Même si ce n’est pas ce qui, dans le livre d’Ellis, constitue le plus important des enjeux, elles participent, par leur caractère excessif et presque irréel, à envisager la barbarie effective de notre monde, latente (puisque plus ou moins fantasmée par Bateman) en chacun de nous, et manifeste (puisqu’ancrée dans son environnement) tout autour de nous. Cela se traduit, dans le film, par quelques scènes honteuses, quelquefois abouties (le meurtre à la hache et la partouze sur Phil Collins), le plus souvent ridicule (la poursuite à la tronçonneuse) ou moralement affligeante (le carnet de croquis).

Ce dernier exemple est représentatif de cette spécificité déloyale du film : ne pas aller jusqu’au bout, ne pas risquer la surenchère irrationnelle et désincarnée pourtant requise par le livre, ne pas filmer telles qu’ont été écrites par Ellis les scènes ultra-violentes, trop atroces pour être envisageables, trop démesurées pour être vraies. Harron préfère un moyen détourné et malhonnête : puisqu'il est entendu que Bateman rêve probablement à ce genre de visions agressives, se supposant serial killer pour échapper à un quotidien aliénant et déshumanisé, Harron expose ses meurtres et ses coucheries par le biais de dessins révélateurs de ses sombres hallucinations. Ce "faute de mieux" a tout d’une imposture par rapport aux fondamentaux d’Ellis et au respect du spectateur, fourvoyé dans une morne tromperie qui ne garde rien de la puissance dévastatrice du roman (laquelle ne méritait pas une telle aseptisation).

S’en tenant à une interprétation artificielle, plate et timide, Harron semble effrayée par l’envergure cauchemardesque et démentielle du pamphlet d’Ellis. Si les premières scènes sont réussies, fidèles au roman dans son délicieux cynisme (les cérémonies hygiéniques de Bateman, les déjeuners avec ses collègues, le rituel des cartes de visite), la suite ne s’inscrit pas dans une logique de transposition substantielle, ni même dans une quelconque relecture emblématique. Le film se regarde avec un ennui croissant et devient, pour les inconditionnels du livre, un véritable calvaire doublé d’un incommensurable gâchis.

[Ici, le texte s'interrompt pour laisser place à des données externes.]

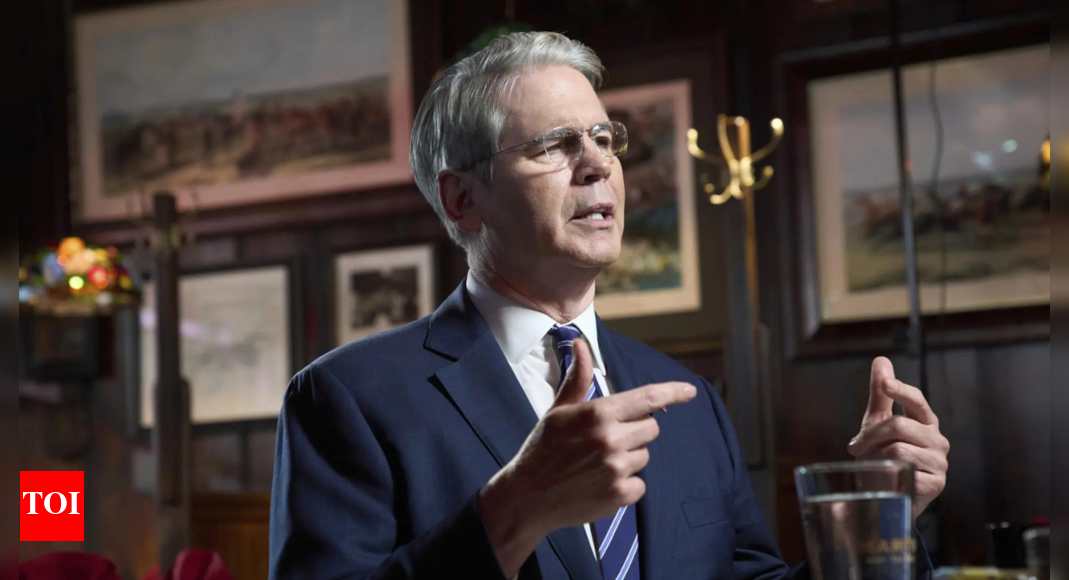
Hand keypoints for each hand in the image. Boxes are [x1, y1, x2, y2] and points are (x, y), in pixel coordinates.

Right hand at [479, 338, 696, 576]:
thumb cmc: (542, 448)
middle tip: (605, 440)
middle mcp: (611, 438)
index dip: (672, 393)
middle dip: (635, 431)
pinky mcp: (619, 494)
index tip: (690, 391)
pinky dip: (625, 485)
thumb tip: (580, 344)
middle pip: (650, 428)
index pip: (647, 398)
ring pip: (644, 456)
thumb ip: (579, 378)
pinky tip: (600, 483)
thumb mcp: (558, 410)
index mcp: (598, 412)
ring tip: (597, 463)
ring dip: (628, 458)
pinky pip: (640, 484)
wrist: (527, 497)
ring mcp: (616, 467)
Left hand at [848, 357, 949, 516]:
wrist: (886, 497)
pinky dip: (887, 474)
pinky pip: (903, 471)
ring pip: (898, 449)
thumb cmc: (884, 456)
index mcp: (925, 422)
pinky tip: (889, 480)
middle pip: (899, 425)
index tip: (886, 384)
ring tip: (874, 465)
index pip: (916, 401)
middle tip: (857, 448)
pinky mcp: (935, 483)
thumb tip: (882, 360)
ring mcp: (939, 462)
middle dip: (871, 435)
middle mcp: (937, 440)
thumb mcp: (878, 424)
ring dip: (876, 457)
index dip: (900, 390)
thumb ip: (881, 395)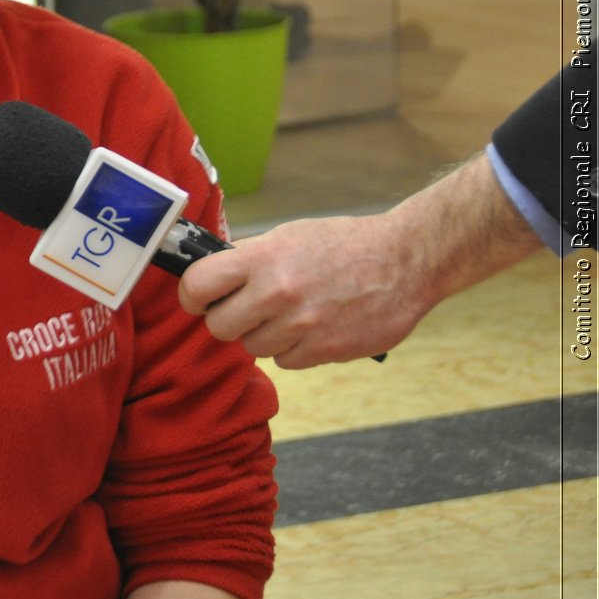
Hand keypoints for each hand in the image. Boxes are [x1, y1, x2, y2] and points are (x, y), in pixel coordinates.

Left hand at [178, 153, 542, 368]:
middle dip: (226, 320)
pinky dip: (291, 349)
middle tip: (243, 310)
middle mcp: (278, 293)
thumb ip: (250, 258)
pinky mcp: (323, 351)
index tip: (197, 298)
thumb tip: (212, 277)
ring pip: (251, 347)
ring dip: (262, 335)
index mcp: (264, 258)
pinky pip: (284, 361)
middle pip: (218, 326)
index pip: (198, 284)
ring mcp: (301, 325)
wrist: (407, 261)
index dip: (191, 295)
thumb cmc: (345, 244)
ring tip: (287, 315)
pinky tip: (310, 328)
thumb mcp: (290, 236)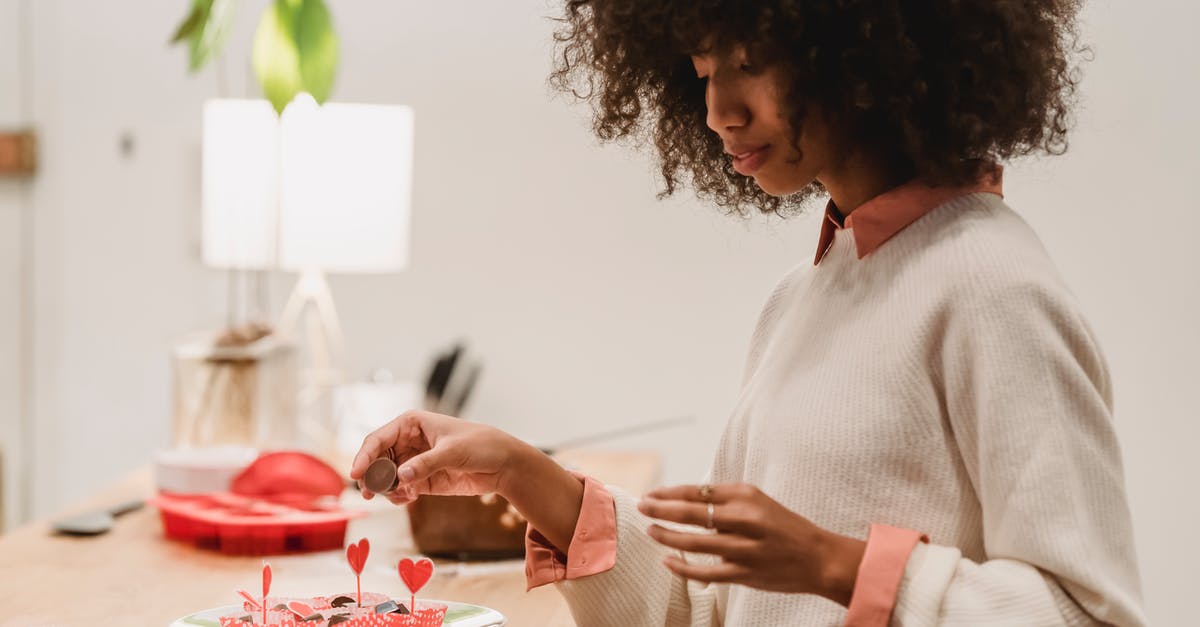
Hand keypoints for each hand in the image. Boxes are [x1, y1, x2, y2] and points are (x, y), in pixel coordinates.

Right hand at [349, 410, 521, 505]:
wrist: (503, 464)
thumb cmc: (481, 445)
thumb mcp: (453, 452)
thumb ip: (426, 464)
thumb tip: (401, 476)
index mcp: (411, 423)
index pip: (378, 439)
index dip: (364, 456)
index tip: (356, 475)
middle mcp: (408, 441)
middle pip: (376, 460)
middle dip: (371, 477)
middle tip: (369, 494)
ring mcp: (414, 462)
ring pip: (386, 477)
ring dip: (385, 489)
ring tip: (400, 496)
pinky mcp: (422, 480)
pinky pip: (400, 489)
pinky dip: (398, 496)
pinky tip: (407, 499)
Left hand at [637, 483, 865, 605]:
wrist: (818, 558)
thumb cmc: (783, 526)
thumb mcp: (757, 501)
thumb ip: (725, 500)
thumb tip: (685, 499)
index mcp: (745, 496)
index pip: (697, 491)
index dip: (668, 493)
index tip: (651, 494)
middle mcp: (744, 519)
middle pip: (690, 512)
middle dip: (659, 509)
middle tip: (641, 507)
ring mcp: (743, 548)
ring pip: (693, 541)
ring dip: (666, 536)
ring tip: (650, 531)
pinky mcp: (744, 573)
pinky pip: (705, 571)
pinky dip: (682, 567)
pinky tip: (667, 561)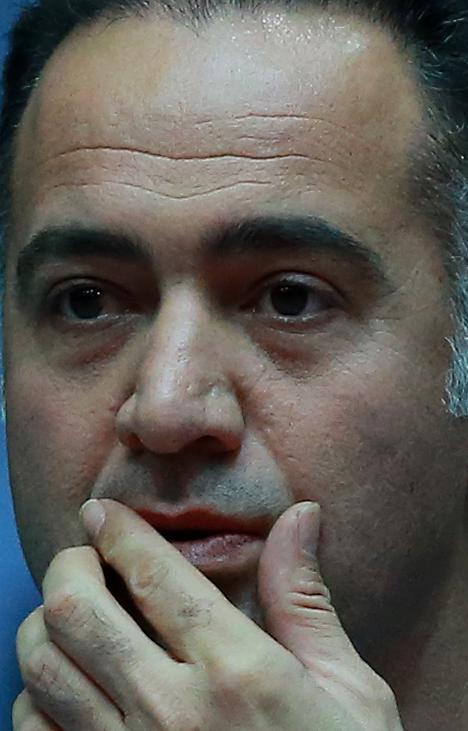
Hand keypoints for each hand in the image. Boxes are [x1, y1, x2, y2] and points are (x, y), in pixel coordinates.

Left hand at [14, 499, 403, 729]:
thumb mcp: (348, 689)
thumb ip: (304, 599)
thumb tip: (300, 515)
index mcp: (238, 671)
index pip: (154, 574)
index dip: (118, 529)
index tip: (103, 513)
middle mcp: (172, 712)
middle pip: (75, 610)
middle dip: (68, 564)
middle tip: (83, 555)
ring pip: (42, 668)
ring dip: (45, 625)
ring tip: (73, 612)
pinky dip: (38, 695)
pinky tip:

Quelle pourrait être la meilleure adaptation d’American psycho ? Pour commencer, ne pas réduire le film à 1h30 (le livre fait plus de 500 pages), mais davantage l’étirer sur 3 heures en échafaudant une progression dans l’épouvante et dans l’obscénité. Première heure : installer les lieux, les personnages et les ambiances en insistant sur l’aspect comique et ironique clairement établit par le livre. Deuxième heure : le film devient plus dur, plus dépouillé, moins drôle, les premiers meurtres et premières scènes sexuelles apparaissent, leur côté hard et exagéré contrastant avec "l’insouciance" de l’heure précédente. Dernière heure : le film se radicalise, tirant vers l’abstraction totale, n’offrant plus qu’à un spectateur effaré une succession de scènes folles et invraisemblables (comme le sont les 150 dernières pages du livre), bains de sang, orgies, carnages schizophréniques, délires paranoïaques. Adapter American pyscho, c’est oser montrer jusqu’à l’horreur la plus abjecte (le meurtre d’un enfant, la scène du rat) la déréalité outrancière et désespérée d’un homme engloutit par un système d’une vacuité absolue.